Scan the listing and copy each line where the word "There" is present.

━━━━━ The data

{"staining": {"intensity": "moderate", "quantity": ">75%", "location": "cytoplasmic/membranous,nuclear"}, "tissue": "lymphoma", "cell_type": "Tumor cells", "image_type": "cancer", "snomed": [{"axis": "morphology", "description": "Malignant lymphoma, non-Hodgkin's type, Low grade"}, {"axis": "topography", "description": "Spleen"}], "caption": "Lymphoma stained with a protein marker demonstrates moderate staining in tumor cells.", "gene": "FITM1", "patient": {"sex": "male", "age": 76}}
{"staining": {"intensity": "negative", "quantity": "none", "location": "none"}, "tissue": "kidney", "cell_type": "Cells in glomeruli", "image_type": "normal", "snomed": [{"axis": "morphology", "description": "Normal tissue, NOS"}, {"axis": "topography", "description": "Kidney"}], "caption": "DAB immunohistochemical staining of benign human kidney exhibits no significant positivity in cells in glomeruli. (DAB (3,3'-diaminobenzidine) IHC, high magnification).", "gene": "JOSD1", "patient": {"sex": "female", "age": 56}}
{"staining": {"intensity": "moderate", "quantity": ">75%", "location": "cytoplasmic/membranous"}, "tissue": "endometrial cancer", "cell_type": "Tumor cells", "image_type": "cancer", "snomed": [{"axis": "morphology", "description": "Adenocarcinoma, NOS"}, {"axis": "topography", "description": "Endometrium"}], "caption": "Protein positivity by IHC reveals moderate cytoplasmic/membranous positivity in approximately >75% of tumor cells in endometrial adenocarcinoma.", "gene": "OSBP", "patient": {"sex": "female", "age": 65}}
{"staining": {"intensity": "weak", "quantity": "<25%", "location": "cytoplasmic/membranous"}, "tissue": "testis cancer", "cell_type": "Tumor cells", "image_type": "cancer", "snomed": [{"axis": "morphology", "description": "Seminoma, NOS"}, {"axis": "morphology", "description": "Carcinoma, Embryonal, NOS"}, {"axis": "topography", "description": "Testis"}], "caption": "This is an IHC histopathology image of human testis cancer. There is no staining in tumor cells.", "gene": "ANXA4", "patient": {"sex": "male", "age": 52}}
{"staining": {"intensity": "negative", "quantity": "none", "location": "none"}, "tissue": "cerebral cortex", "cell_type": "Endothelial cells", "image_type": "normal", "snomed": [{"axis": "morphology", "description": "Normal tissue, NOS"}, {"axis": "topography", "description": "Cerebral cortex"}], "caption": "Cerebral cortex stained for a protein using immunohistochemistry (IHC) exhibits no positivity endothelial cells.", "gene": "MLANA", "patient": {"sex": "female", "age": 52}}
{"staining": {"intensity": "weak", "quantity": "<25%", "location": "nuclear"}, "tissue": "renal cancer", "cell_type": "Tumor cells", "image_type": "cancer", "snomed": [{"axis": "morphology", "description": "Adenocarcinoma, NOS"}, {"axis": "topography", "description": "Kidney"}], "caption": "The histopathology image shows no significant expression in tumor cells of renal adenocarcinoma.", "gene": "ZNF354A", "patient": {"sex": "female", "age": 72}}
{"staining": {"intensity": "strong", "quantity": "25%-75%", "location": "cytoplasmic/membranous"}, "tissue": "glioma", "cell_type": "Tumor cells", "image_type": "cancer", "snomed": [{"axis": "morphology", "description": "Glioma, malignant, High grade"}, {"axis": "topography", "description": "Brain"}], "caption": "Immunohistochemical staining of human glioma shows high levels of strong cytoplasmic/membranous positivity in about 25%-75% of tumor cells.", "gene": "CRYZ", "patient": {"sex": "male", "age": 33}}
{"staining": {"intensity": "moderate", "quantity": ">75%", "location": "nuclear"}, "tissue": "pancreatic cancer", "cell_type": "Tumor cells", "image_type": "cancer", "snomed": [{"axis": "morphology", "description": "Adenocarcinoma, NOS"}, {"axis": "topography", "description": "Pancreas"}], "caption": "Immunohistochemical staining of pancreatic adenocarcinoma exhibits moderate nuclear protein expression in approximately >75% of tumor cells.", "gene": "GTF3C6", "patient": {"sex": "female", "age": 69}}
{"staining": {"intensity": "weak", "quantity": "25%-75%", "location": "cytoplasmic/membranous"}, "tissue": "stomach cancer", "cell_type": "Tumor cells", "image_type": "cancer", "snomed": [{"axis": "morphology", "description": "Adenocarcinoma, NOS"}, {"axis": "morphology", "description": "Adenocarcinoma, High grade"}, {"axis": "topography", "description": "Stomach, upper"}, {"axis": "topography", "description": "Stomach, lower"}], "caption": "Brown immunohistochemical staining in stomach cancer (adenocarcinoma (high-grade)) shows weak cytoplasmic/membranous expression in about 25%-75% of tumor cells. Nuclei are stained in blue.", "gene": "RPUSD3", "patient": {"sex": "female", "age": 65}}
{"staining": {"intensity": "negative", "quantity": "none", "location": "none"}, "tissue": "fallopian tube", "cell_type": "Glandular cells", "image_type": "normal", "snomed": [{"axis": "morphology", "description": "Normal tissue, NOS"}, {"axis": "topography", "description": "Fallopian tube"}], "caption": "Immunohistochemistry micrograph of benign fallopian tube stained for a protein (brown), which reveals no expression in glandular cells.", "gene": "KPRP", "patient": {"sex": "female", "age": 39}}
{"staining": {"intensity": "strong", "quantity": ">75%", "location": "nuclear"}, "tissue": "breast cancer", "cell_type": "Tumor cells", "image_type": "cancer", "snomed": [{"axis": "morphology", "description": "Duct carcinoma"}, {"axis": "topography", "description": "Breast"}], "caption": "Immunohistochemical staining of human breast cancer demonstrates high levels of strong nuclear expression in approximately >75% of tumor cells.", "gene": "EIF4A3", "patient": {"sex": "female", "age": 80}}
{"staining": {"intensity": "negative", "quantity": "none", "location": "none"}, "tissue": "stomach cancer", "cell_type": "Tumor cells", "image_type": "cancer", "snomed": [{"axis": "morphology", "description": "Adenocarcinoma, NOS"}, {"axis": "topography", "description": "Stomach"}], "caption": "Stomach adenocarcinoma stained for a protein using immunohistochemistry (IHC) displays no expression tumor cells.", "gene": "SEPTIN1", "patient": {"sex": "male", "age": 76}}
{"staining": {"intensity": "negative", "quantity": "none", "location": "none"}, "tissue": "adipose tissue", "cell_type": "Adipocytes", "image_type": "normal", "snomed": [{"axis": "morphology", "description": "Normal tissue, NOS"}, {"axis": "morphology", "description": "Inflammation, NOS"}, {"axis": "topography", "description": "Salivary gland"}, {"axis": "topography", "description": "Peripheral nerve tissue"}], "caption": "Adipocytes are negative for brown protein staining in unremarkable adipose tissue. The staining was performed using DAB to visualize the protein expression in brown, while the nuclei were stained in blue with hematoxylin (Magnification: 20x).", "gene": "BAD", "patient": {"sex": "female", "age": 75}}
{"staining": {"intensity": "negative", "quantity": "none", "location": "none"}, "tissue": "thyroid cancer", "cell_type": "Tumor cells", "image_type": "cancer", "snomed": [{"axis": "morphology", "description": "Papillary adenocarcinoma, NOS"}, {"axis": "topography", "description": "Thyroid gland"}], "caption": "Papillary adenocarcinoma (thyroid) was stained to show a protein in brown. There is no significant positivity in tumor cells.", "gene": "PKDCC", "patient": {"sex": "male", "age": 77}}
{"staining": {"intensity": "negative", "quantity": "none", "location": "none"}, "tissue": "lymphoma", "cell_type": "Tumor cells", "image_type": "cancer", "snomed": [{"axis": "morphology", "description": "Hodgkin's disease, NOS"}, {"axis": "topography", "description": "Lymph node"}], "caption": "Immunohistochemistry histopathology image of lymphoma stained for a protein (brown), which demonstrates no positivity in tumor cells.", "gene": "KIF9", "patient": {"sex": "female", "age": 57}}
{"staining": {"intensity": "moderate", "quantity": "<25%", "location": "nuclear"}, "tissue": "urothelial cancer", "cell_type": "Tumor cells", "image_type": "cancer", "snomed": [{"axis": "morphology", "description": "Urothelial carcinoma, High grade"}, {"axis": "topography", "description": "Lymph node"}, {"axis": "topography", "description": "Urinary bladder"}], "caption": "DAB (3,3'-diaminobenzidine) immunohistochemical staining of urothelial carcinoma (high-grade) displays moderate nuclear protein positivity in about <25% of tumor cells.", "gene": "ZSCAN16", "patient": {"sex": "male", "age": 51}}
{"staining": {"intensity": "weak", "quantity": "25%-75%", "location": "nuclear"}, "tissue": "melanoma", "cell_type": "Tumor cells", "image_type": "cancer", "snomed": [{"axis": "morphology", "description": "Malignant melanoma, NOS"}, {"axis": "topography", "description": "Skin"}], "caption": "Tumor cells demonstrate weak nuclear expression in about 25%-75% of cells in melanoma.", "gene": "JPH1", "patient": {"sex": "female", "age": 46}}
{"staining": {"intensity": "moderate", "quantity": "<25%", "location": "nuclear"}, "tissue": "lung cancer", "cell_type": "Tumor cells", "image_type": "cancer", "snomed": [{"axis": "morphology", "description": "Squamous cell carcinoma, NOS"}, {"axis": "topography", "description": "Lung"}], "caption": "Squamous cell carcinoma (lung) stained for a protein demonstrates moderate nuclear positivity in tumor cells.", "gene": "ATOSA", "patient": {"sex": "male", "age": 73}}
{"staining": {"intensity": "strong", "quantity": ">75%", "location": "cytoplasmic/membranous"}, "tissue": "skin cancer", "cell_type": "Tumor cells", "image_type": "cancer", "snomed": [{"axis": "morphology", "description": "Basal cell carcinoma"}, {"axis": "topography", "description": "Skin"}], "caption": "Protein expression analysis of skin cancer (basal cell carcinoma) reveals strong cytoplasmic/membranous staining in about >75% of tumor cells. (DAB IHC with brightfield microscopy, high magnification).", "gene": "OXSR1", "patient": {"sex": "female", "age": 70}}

━━━━━━━━━━

__Your solution__.
{"staining": {"intensity": "weak", "quantity": "<25%", "location": "cytoplasmic/membranous"}, "tissue": "testis cancer", "cell_type": "Tumor cells", "image_type": "cancer", "snomed": [{"axis": "morphology", "description": "Seminoma, NOS"}, {"axis": "morphology", "description": "Carcinoma, Embryonal, NOS"}, {"axis": "topography", "description": "Testis"}], "caption": "This is an IHC histopathology image of human testis cancer. There is no staining in tumor cells.", "gene": "ANXA4", "patient": {"sex": "male", "age": 52}}
{"staining": {"intensity": "negative", "quantity": "none", "location": "none"}, "tissue": "thyroid cancer", "cell_type": "Tumor cells", "image_type": "cancer", "snomed": [{"axis": "morphology", "description": "Papillary adenocarcinoma, NOS"}, {"axis": "topography", "description": "Thyroid gland"}], "caption": "Papillary adenocarcinoma (thyroid) was stained to show a protein in brown. There is no significant positivity in tumor cells.", "gene": "PKDCC", "patient": {"sex": "male", "age": 77}}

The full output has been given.